I like Steve though! And that part is genuine but I can’t lie and say I never think of my ex as the break up was horrible and I thought I’d found the right one.

OP posts:
Mandarinfish · 26/01/2020 20:25

I would tend to say that it's normal to still feel sad about how things ended so abruptly with your ex and it doesn't necessarily mean you're not ready to start dating again - just take things slowly rather than jumping in head first.

However, I'm hesitating because it's surprising that Steve said this out of the blue. Did you ask why he was thinking that?

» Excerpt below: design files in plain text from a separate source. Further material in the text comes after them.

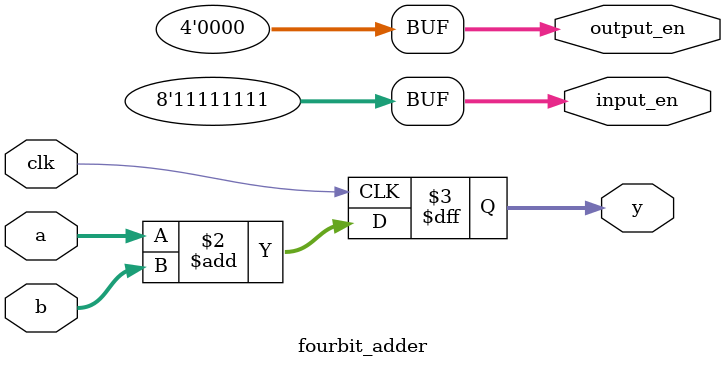
<source format=v>
module fourbit_adder (
`ifdef USE_POWER_PINS
    inout vccd1, // User area 1 1.8V supply
    inout vssd1, // User area 1 digital ground
`endif
    input  [3:0] a,
    input  [3:0] b,
    output [3:0] y,
    output [7:0] input_en,
    output [3:0] output_en,
    input clk
);
    reg y;
    always @(posedge clk) begin
        y <= a + b;
    end
    assign input_en = 8'hff;
    assign output_en = 4'b0;
endmodule
</source>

HappyAnnie2 · 26/01/2020 20:28

We were talking about a friends relationship that had recently ended and I said something like I think she will struggle for a few months. He then asked me whether I missed my ex and had I wanted to get back with him. I told him the truth that I did want to get back with him initially but now I had met Steve that has changed things, although my feelings for my ex aren’t completely gone. I thought it was better to be honest and that’s genuinely how I feel.

OP posts:
KylieKoKo · 26/01/2020 20:45

Yes. Dp and I met at a terrible time. Still together 7 years later despite well meaning friends telling us it was too soon. It was only meant to be a sex thing as we were both reeling from terrible break ups when we met.

HappyAnnie2 · 26/01/2020 20:57

Kylie I am worried now Steve has raised this that I’m doing something wrong?! At what point did you stop feeling for your ex and realise the new man was definitely right?

OP posts:
Tubernose · 26/01/2020 21:03

This reply has been deleted

Message withdrawn at poster's request.

Cuppa2sugars · 26/01/2020 21:12

I had along relationship with someone and it ran its course. I met someone else before I left, and moved in with him 3 months later.

I don’t regret one minute and of course I think about my previous relationship and miss him, but it had run it’s course.

Life is too short not to grab an opportunity by the horns when it comes your way, or you will regret it.

SageYourResoluteOracle · 26/01/2020 22:56

So I met someone just three weeks after telling my ExH that I wanted a divorce. My new squeeze was himself a year out of his marriage. We shared 8 beautiful and intense weeks together and then 2 weeks of 'space'. He ended things today - it was actually done in such a lovely way- as he realised he wasn't ready. He thought he was and said that all the things he'd said to me (it was intense and we spent huge chunks of time together) were true but has sadly realised that he needs to be divorced first before he's ready for a relationship. I'm sad but it was such an amazing experience for me and I respect his honesty and integrity. So what I'm trying to say is that I don't think we can actually put timescales on when anyone might or might not be ready: he's still grieving his marriage; I'm 3 months into ending mine but because I actually checked out of my marriage almost two years ago, without really being aware at the time, I do feel ready. So I think your honesty about where your head's at is really spot on and it's for you and you alone to decide whether you're ready or not.

PicsInRed · 26/01/2020 23:02

OP, do you think you aren't over your ex, or that you are simply traumatised by the sudden and unexpected end of what you thought was a solid relationship - your "final" relationship?

Perhaps Steve senses walls you have up - understandably - and he (and you?) misinterpretes this as you not being over your ex?